_What this task involves_
Reproduce exactly, from the data that follows, the line with "Figure 2. Flow-volume", the line with "Fig. 16 Power", and every line that lies between them.

_Supplied material_
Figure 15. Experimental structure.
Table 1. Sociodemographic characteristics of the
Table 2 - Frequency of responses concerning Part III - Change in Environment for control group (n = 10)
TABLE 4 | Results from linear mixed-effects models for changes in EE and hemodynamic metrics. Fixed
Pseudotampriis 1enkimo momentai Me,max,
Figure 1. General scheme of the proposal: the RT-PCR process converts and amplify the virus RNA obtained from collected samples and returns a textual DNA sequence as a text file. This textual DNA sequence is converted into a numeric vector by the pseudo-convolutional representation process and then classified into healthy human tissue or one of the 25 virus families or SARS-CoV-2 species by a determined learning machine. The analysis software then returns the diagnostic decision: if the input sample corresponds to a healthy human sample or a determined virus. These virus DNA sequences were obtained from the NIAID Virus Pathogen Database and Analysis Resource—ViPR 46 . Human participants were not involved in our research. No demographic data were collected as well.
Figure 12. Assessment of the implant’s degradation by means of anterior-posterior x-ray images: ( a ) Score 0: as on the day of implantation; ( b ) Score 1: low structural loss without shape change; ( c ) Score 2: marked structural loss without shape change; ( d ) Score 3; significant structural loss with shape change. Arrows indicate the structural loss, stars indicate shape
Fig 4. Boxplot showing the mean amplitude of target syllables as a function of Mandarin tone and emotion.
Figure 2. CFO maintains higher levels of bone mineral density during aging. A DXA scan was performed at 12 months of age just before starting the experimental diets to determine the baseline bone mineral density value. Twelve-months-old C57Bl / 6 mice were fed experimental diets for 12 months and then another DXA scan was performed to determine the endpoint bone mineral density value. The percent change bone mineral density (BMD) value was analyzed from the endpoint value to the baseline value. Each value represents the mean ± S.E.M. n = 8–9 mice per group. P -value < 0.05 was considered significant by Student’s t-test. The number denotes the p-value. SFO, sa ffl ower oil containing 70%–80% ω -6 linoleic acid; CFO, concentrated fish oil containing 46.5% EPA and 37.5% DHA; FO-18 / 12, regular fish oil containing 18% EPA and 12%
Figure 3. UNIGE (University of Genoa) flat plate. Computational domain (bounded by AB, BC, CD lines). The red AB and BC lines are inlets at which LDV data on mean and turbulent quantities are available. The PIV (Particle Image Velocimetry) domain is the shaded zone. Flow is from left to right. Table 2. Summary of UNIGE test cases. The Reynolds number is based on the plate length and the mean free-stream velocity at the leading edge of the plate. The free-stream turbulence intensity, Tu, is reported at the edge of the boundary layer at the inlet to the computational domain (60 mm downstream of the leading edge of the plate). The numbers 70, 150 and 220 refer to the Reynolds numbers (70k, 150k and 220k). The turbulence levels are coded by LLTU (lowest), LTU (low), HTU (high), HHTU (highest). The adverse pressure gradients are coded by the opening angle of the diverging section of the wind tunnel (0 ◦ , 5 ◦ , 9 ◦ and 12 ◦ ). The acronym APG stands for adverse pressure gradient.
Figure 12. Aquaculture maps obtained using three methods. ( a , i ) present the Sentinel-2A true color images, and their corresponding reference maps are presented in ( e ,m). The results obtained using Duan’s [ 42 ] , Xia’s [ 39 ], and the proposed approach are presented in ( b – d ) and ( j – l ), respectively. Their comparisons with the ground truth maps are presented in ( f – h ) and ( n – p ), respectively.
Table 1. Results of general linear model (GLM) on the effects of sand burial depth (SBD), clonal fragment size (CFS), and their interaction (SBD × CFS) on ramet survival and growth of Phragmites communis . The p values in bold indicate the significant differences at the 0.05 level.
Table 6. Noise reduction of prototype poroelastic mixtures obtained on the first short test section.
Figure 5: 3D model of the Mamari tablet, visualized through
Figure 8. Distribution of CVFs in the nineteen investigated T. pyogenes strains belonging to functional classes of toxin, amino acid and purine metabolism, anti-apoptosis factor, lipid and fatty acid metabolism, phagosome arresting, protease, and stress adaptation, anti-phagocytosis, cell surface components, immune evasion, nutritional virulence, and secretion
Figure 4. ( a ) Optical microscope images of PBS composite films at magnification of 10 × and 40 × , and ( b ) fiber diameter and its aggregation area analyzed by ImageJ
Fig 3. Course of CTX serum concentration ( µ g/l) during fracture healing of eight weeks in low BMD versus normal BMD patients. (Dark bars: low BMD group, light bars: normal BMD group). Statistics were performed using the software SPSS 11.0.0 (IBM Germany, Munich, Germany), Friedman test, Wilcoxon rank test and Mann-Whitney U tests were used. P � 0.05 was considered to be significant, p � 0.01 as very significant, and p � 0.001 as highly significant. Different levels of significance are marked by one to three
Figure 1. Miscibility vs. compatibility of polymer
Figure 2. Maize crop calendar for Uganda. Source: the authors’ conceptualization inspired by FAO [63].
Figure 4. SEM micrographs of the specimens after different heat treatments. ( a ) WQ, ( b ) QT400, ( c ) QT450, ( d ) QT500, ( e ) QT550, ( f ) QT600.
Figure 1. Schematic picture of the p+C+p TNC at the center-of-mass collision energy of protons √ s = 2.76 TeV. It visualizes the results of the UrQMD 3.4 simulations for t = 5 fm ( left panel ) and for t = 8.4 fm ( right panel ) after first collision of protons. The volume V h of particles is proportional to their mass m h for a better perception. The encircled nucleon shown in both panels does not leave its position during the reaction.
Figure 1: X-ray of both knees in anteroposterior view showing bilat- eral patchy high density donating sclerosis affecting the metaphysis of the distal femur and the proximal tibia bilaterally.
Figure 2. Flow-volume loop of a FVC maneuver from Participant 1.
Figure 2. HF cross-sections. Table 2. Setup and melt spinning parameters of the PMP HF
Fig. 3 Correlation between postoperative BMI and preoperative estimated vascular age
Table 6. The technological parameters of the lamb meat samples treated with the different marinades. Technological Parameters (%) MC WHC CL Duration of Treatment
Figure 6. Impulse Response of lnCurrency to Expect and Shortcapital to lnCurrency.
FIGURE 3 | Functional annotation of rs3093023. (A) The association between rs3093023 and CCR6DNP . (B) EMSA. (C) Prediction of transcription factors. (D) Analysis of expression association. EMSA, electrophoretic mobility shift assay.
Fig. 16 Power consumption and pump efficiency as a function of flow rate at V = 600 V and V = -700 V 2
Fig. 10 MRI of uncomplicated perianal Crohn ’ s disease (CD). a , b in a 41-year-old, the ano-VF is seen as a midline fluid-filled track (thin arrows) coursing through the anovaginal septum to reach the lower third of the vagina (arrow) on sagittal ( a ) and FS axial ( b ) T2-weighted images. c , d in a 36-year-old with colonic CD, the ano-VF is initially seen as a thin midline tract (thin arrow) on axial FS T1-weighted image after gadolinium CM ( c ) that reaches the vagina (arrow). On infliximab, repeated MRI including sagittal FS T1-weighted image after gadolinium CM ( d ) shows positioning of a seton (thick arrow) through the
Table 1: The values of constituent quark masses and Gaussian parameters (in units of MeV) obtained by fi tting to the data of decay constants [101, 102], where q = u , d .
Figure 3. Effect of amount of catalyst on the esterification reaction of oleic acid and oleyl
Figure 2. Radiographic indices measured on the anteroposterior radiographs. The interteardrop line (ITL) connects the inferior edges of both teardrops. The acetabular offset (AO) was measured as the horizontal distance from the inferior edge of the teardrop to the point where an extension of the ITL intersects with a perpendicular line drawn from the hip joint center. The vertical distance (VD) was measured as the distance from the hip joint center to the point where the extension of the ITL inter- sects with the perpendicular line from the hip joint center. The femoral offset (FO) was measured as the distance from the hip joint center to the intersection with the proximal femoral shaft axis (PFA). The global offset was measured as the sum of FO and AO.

_Exercise output_
Figure 2. Flow-volume loop of a FVC maneuver from Participant 1.
Figure 2. HF cross-sections. Table 2. Setup and melt spinning parameters of the PMP HF
Fig. 3 Correlation between postoperative BMI and preoperative estimated vascular age
Table 6. The technological parameters of the lamb meat samples treated with the different marinades. Technological Parameters (%) MC WHC CL Duration of Treatment
Figure 6. Impulse Response of lnCurrency to Expect and Shortcapital to lnCurrency.
FIGURE 3 | Functional annotation of rs3093023. (A) The association between rs3093023 and CCR6DNP . (B) EMSA. (C) Prediction of transcription factors. (D) Analysis of expression association. EMSA, electrophoretic mobility shift assay.
Fig. 16 Power consumption and pump efficiency as a function of flow rate at V = 600 V and V = -700 V 2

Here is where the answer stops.